Por Matthew Nielsen (Genetics and Ecology Research Unit, University of Oulu, Finland).
Seasonal plasticity relies on cues such as photoperiod to predict future seasonal environmental conditions; however, if anthropogenic changes alter either the cue or the environment, this can create a mismatch between them. Previously adaptive plasticity can become maladaptive unless evolution can correct for these mismatches. Climate change is a likely cause of these mismatches. It changes many aspects of seasonality but not photoperiod, so organisms using photoperiod as a cue will produce the wrong phenotype for their new environment.
To test if evolution can correct this mismatch, I have recreated historic experiments on two butterflies species to identify evolution of the photoperiodic reaction norm for two traits (wing color in Colias eurytheme and development time in Pararge aegeria). Urbanization can create mismatches analogous to climate change through the urban heat island effect, but light pollution also directly changes photoperiod in cities, and these two changes should have different evolutionary consequences.

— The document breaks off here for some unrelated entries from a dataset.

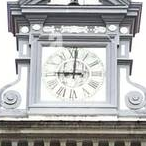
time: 9:00
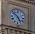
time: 4:52
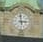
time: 2:58
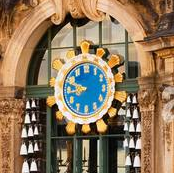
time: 8:47
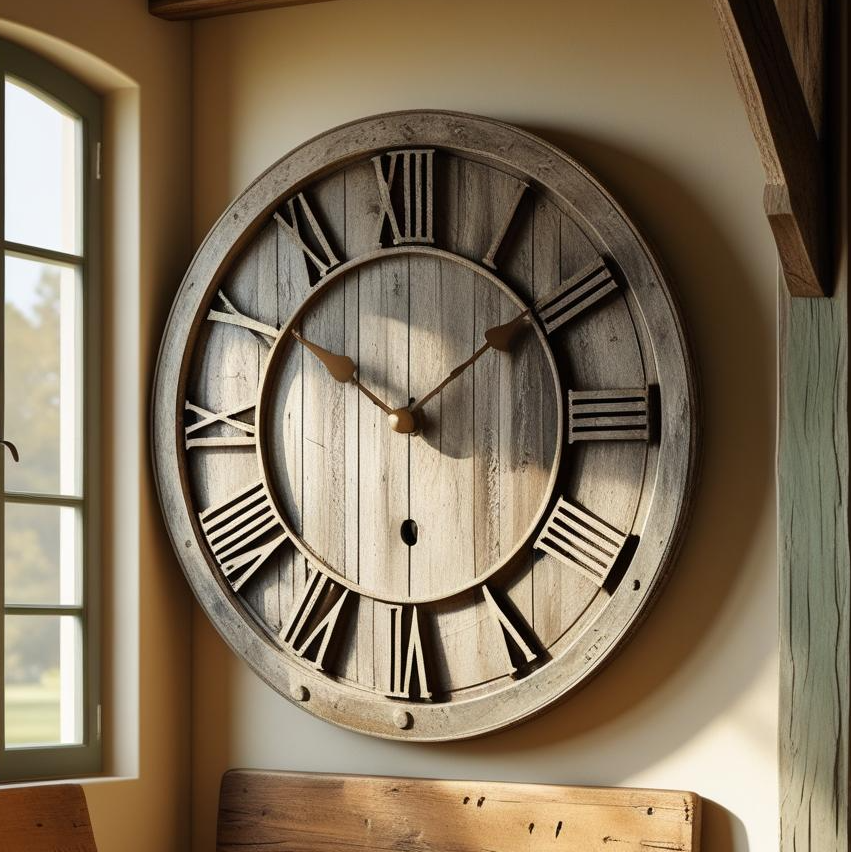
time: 1:50
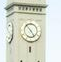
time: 4:53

In a common garden experiment using Pieris napi butterflies from urban and rural environments, I showed that the photoperiodic reaction norm for diapause induction has evolved in the direction predicted by the urban heat island, rather than light pollution. Altogether, this research shows that anthropogenic changes can cause evolution of seasonal plasticity, but in ways that depend on the species’ natural history and the details of anthropogenic change.